By L.A. Williams
Christian Action League
January 26, 2024
If it’s not already on your radar, add tianeptine — also known as “gas station heroin” — to your list of things to avoid, and importantly, things to warn your kids about.
Sold as a powder, pill or liquid, often under the names “Neptune’s Fix,” “ZaZa Red,” or “Tianaa Red,” the substance is on the shelves of many convenience stores and vape shops in North Carolina, available to anyone of any age, despite the fact that it is not FDA-approved and has been associated with serious health risks and even death.
Following a Jan. 15 WRAL report on the drug, U.S. representatives Jeff Jackson (D-NC) and Rick McCormick (R-Ga.) sent a letter to the Food and Drug Administration pressing for the agency to do more to protect consumers. The letter, which was also signed by Rep. Wiley Nickel (D-NC), posed questions regarding what research the FDA is doing about tianeptine, what ways the FDA is working with with law enforcement and public health agencies on the issue and whether the FDA has taken steps with the Drug Enforcement Agency to determine if tianeptine should be scheduled under the Controlled Substance Act?
Tianeptine is a synthetic drug patented by The French Society of Medical Research in the 1960s. It’s available by prescription in some countries in Europe, South America and Asia under the brand names Coaxil, Stablon and Tatinol for patients with severe depression.
But because of its health risks, many nations have banned tianeptine. The country of Georgia withdrew tianeptine from the market in 2010, the same year that authorities in Russia and Armenia classified it as a controlled substance. Ukraine followed suit the next year. And between 2011 and 2012, a number of fatal tianeptine overdoses led lawmakers in Turkey to classify the drug as a controlled substance and ban its use there.
In the U.S., tianeptine is banned or severely restricted in nine states including nearby Georgia and Tennessee.
The FDA has made clear that tianeptine is not approved for use in the United States, issuing warnings in 2018, 2022 and again last November. The agency said it has identified “cases in which people experienced serious harmful effects from abusing or misusing tianeptine by itself or with other drugs, including antidepressants and anti-anxiety medicines. These effects included agitation, drowsiness, confusion, sweating, rapid heartbeat, high blood pressure, nausea, vomiting, slowed or stopped breathing, coma, and death.”
The most recent warning said the FDA had received severe adverse event reports after use of Neptune’s Fix products, including seizures and loss of consciousness leading to hospitalization. Similarly, the Centers for Disease Control says tianeptine can cause neurologic, cardiovascular and gastrointestinal problems, with effects that mimic opioid toxicity and withdrawal.
“At the same time that it is sending people to the hospital or worse, the morgue, this stuff is being advertised as a ‘dietary supplement’ with false claims that it will help improve brain function and treat anxiety, depression and pain, so people are still buying it. Then before they know it they are hooked or have overdosed,” said the Rev. Mark Creech, executive director of the Christian Action League. “Parents, please warn your children not to buy any kind of supplements without your guidance. Just like K2, Spice, or Kratom, these things look appealing, and having them so easily accessible makes teen-agers think they are safe to use.”
Tianeptine is even advertised as a treatment for opioid use disorder, when in fact, people with a history of opioid dependence are at particular risk of abusing the drug, the FDA reports.
In August of 2023, poison control officials in New Jersey announced they had identified nine poisoning cases involving tianeptine in just a 60-day period and that some patients had become critically ill.

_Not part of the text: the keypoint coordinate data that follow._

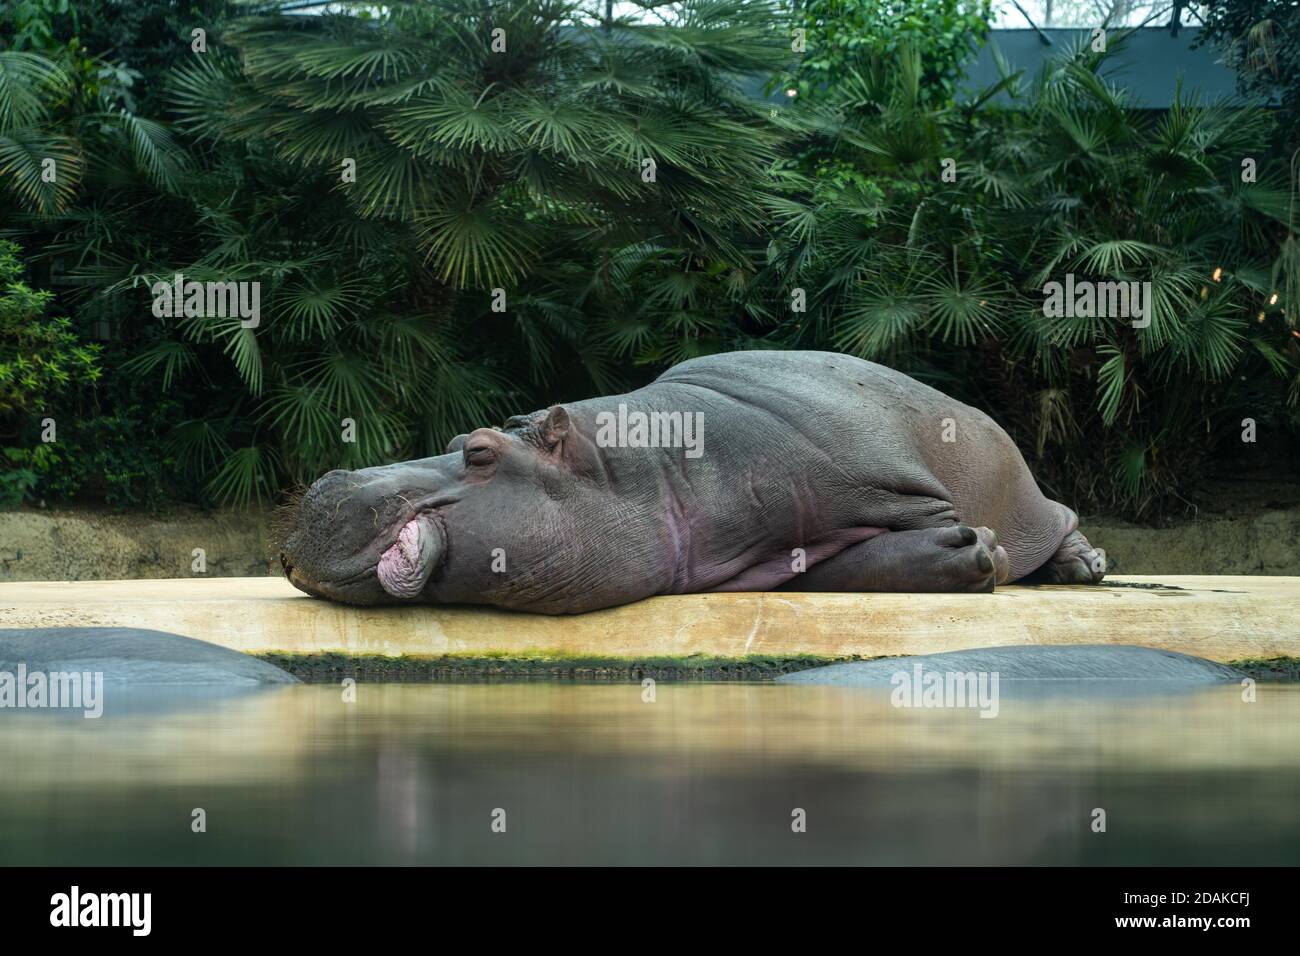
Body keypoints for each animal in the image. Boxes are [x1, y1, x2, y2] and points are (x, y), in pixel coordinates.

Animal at [278, 350, 1106, 613]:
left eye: (479, 452)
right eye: (454, 440)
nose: (328, 479)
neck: (644, 471)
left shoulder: (897, 486)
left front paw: (980, 550)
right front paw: (972, 551)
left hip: (1030, 490)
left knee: (1063, 518)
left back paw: (1084, 564)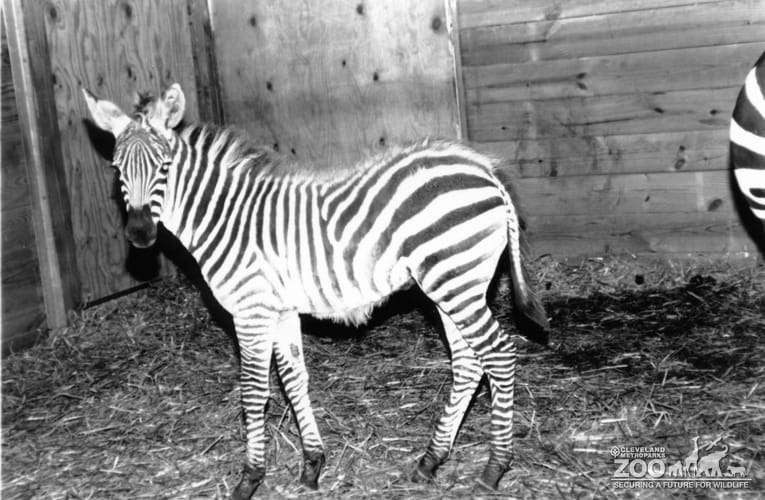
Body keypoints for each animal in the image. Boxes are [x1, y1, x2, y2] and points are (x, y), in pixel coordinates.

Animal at [83, 83, 550, 499]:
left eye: (164, 167)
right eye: (117, 170)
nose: (140, 235)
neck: (227, 217)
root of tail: (482, 167)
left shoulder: (251, 311)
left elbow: (254, 392)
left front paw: (250, 479)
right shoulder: (281, 310)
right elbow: (294, 381)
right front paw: (311, 466)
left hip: (455, 281)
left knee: (498, 354)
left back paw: (493, 469)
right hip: (452, 286)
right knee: (470, 363)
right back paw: (430, 462)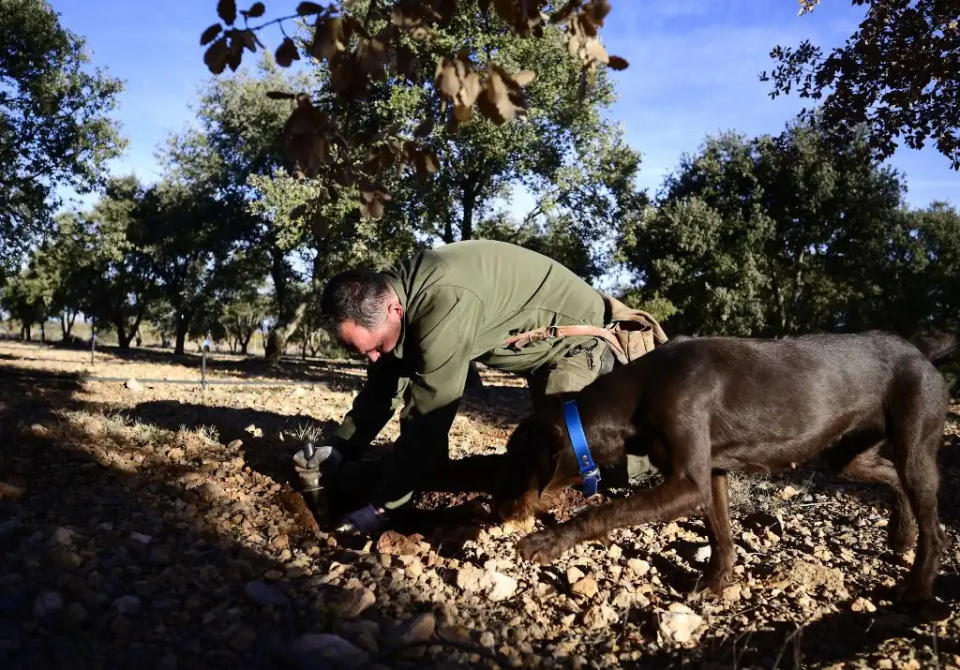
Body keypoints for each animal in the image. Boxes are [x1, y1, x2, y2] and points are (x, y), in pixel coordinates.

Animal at [498, 334, 948, 600]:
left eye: (515, 460)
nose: (501, 509)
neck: (637, 395)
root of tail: (922, 353)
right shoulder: (711, 477)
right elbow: (721, 536)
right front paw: (715, 583)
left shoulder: (687, 482)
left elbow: (602, 510)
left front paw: (548, 541)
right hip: (848, 455)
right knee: (892, 477)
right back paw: (901, 534)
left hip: (915, 447)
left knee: (934, 527)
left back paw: (917, 590)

A study of Tianaa products released last September by the Multidisciplinary Digital Publishing Institute showed that buyers of that so-called supplement can’t even know for certain how much tianeptine they are consuming.
“The product variation for this nutraceutical supplement, coupled with concerning addiction potential for tianeptine, are expected to lead to inevitable increases in incidents of overdose and addition,” study authors reported. “The long-term repercussions of tianeptine addiction include increased tolerance to Tianaa, which requires more capsules for daily consumption, and severe withdrawal symptoms that include intensive agitation, nausea, headache, and autonomic hyperactivity.”
The MDPI report said that in order to justify labeling Tianaa products as dietary supplements, manufacturers add nutrients like kava extract, Tribulus terrestris fruit and niacin.
“But masking tianeptine is dangerous for consumers that are not aware of the risks of overdose and addiction,” the authors warned.
Researchers say tianeptine can lead to severe psychological or physical dependence and that its propensity for dependence is a characteristic of a Schedule II Controlled Substance commensurate, a list that includes morphine, methamphetamine, cocaine, fentanyl and phencyclidine (PCP).
In addition to issuing alerts to consumers, the FDA has sent warning letters to companies illegally marketing tianeptine products and has issued import alerts to help stop shipments of the drug at U.S. borders. The agency asks anyone with knowledge of an adverse event involving tianeptine to report it to their MedWatch Safety Information program.